Rational Function Residue Formula Proof I came across a theorem used to calculate residues of rational functions that states that if f and g are analytic functions at $z_k$ and $g'(z_k)$ isn't 0, then the residue of $f(z)/g(z)$ at $z_k$ is $f(z_k)/g'(z_k)$. I want to prove this using Laurent series (taking out the coefficient of $(z-z_k)^-1$) but I can't get around the algebra of actually dividing the two Laurent series. Can someone guide me through this?
 A: Well, the theorem you are describing works only for simple poles.  But the proof is straightforward:
$$\operatorname*{Res}_{z=z_k} \frac{f(z)}{g(z)} = \lim_{z\to z_k} (z-z_k) \frac{f(z)}{g(z)} = \frac{\displaystyle \lim_{z\to z_k} f(z)}{\displaystyle \lim_{z\to z_k} \frac{g(z)}{z-z_k}} = \frac{f(z_k)}{g'(z_k)} $$
That last step was possible because, by definition, $g(z_k)=0$.

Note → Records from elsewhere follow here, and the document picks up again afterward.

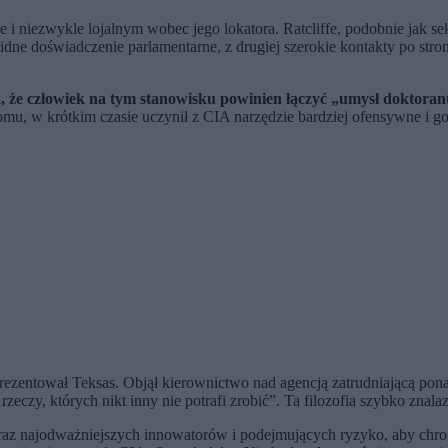
le i niezwykle lojalnym wobec jego lokatora. Ratcliffe, podobnie jak s
lidne doświadczenie parlamentarne, z drugiej szerokie kontakty po str
, że człowiek na tym stanowisku powinien łączyć „umysł doktoran
, w krótkim czasie uczynił z CIA narzędzie bardziej ofensywne i g
rezentował Teksas. Objął kierownictwo nad agencją zatrudniającą ponad
rzeczy, których nikt inny nie potrafi zrobić”. Ta filozofia szybko znal
 oraz najodważniejszych innowatorów i podejmujących ryzyko, aby chr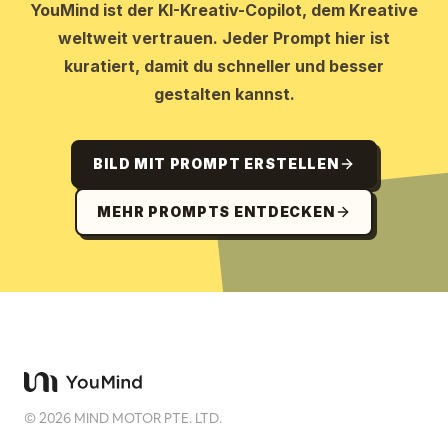
YouMind ist der KI-Kreativ-Copilot, dem Kreative
weltweit vertrauen. Jeder Prompt hier ist
kuratiert, damit du schneller und besser
gestalten kannst.
BILD MIT PROMPT ERSTELLEN
MEHR PROMPTS ENTDECKEN
©
2026
MIND MOTOR PTE. LTD.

Analogous formulae for higher-order poles become increasingly unwieldy.  Frequently, it is better to use the Laurent expansion.
EDIT
The OP wanted to see a proof using the Laurent expansion.  Well, in that case, the respective expansions in a neighborhood about $z=z_k$ are
$$f(z) = f(z_k) + f'(z_k) (z-z_k) + \cdots $$
$$g(z) = g'(z_k) (z-z_k) + \frac12 g''(z_k) (z-z_k)^2 + \cdots $$
where the ellipses indicate higher orders that can be neglected.  Then
$$\begin{align}\frac{f(z)}{g(z)} &= \frac1{z-z_k} \frac{f(z_k)+f'(z_k) (z-z_k)+\cdots}{g'(z_k) + \frac12 g''(z_k) (z-z_k)+\cdots} \\  &=\frac1{z-z_k} \frac{f(z_k)}{g'(z_k)} \left [1+\left (\frac{f'(z_k)}{f(z_k)} - \frac12 \frac{g''(z_k)}{g'(z_k)}\right )(z-z_k) \right ]+\cdots \\ &=  \frac{f(z_k)}{g'(z_k)} \frac1{z-z_k} + \left [\frac{f'(z_k)}{g'(z_k)} - \frac12 \frac{f(z_k) g''(z_k)}{g'(z_k)^2} \right ] + \cdots \end{align}$$ 
As the residue is the coefficient of $(z-z_k)^{-1}$, QED.